Endless Hallways #1
Production Design in Moving Image:
Norman ReynoldS — ‘Return to Oz’ (1985)
What brave vision director Walter Murch held in anticipation of an inevitable onslaught of criticism from making a sequel to such a revered film as 1939’s ‘The Wizard of Oz’. ‘Return to Oz’ is a beautifully dark and contrasting jewel of a film, and its production design, so wonderfully crafted by Norman Reynolds, is one of its many enchanting aspects.
The Emerald City, kept watch over by the malevolent Mombi and her flock of Wheelers, is brought to life in all its petrified, decaying, labyrinthine magnificence. Outside, headless statues, turrets, dry fountains, steps, ironwork and crumbling stonework abound, a sad relic of a past quasi-Victorian splendour. Its damaged structures are rendered starkly, not unlike a post-apocalyptic dreamscape, or the fortifications of a bombed-out acropolis.

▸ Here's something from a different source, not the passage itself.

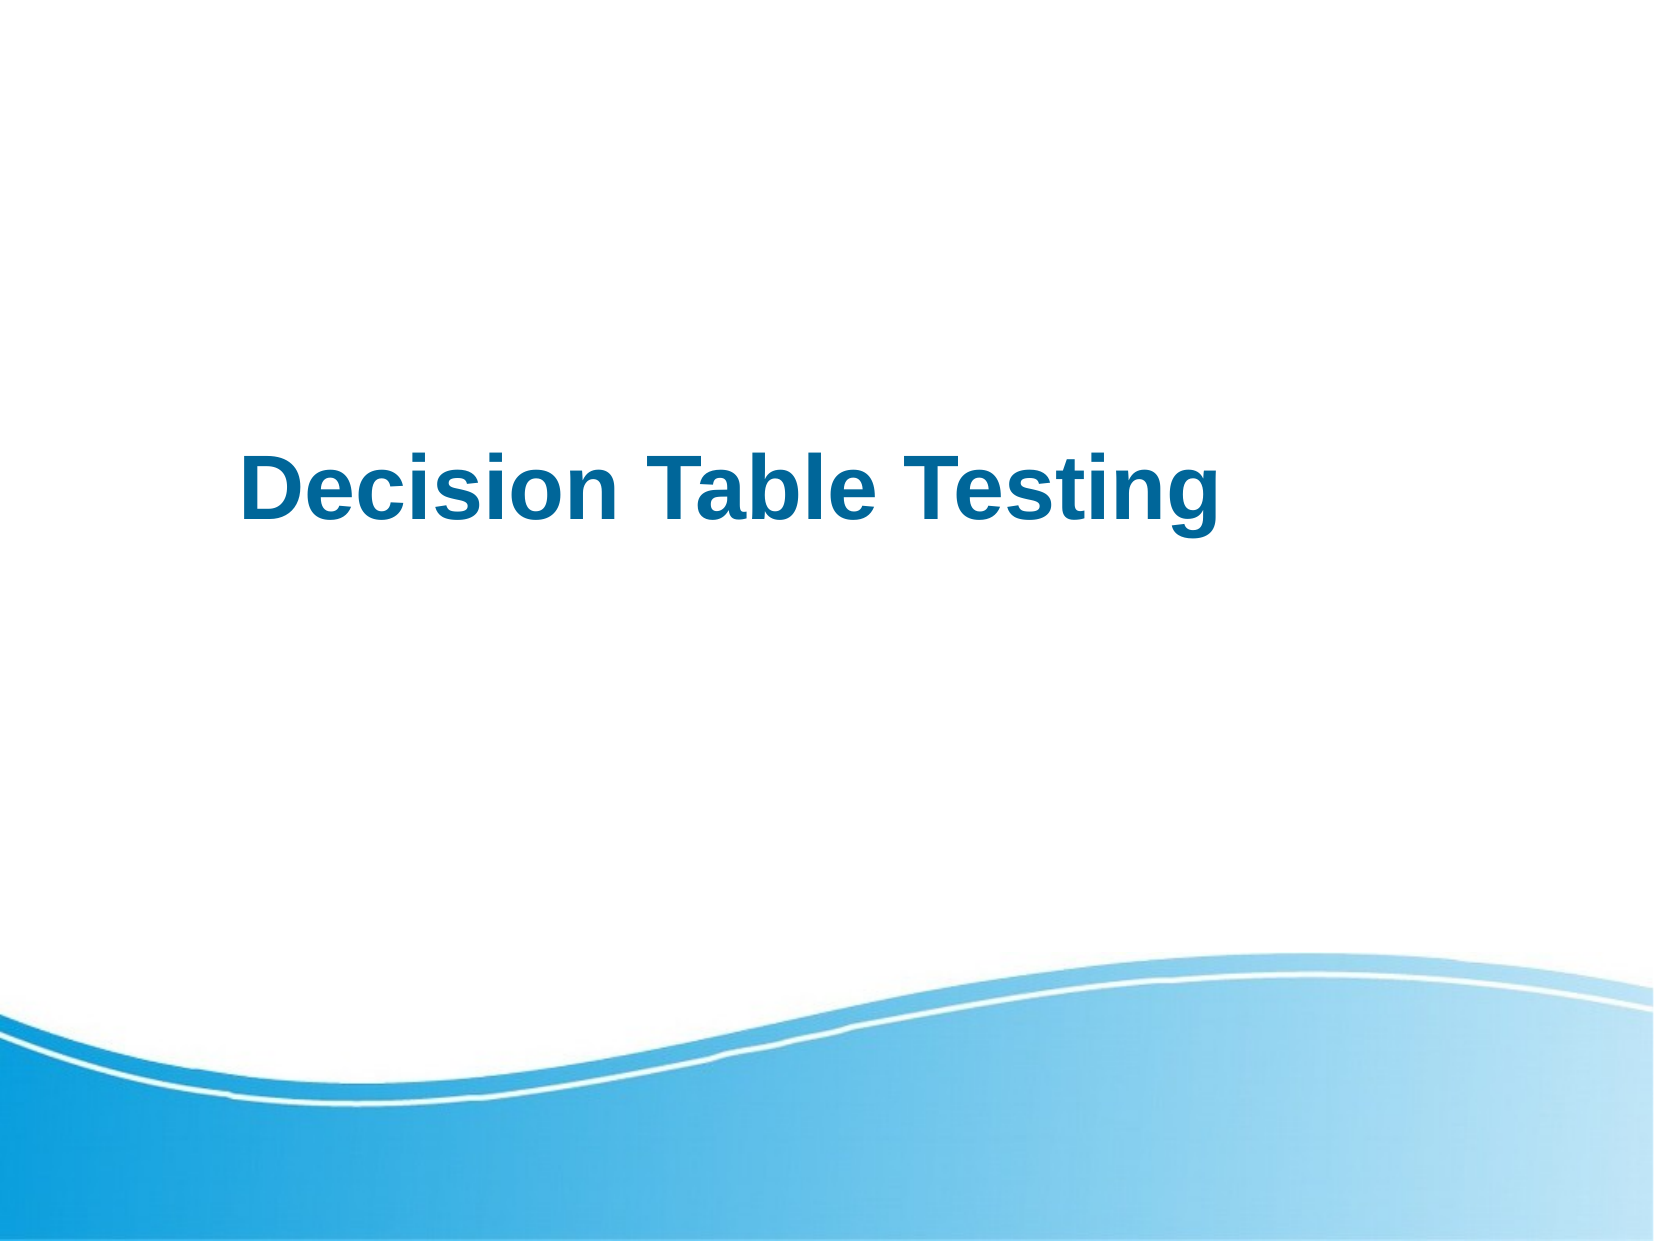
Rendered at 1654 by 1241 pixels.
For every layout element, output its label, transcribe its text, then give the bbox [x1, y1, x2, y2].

picture [0, 952, 1654, 1241]
title Decision Table Testing [0, 384, 1489, 592]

Interiors are similarly gothic. Mombi’s palace, a cavernous and ominously towered building, is enthralling. What greater moment of production design can be said than that of the hall of gilt and mirrors in which we first encounter her; or, better still, Mombi’s Reich-like boudoir annexed by a corridor of cabinets in which she keeps her interchangeable heads? It is a terrifying and audacious set design for a children’s film, surprisingly graphic — rows of decapitated yet animate heads — and hauntingly reminiscent of a trip to the museum, someplace adult and off-limits.
How often as kids did we dream to reach into the screen, heart in our mouths, and steal the Powder of Life for ourselves...
The film’s other set pieces (including some wonderful mattes) — from Dr. Worley’s dark and dusty wooden asylum, to the Gnome King’s subterranean, geo-psychedelic stone lair — cement the reasons why Oz can be endlessly returned to and enjoyed, its atmosphere capable of being cut with a knife.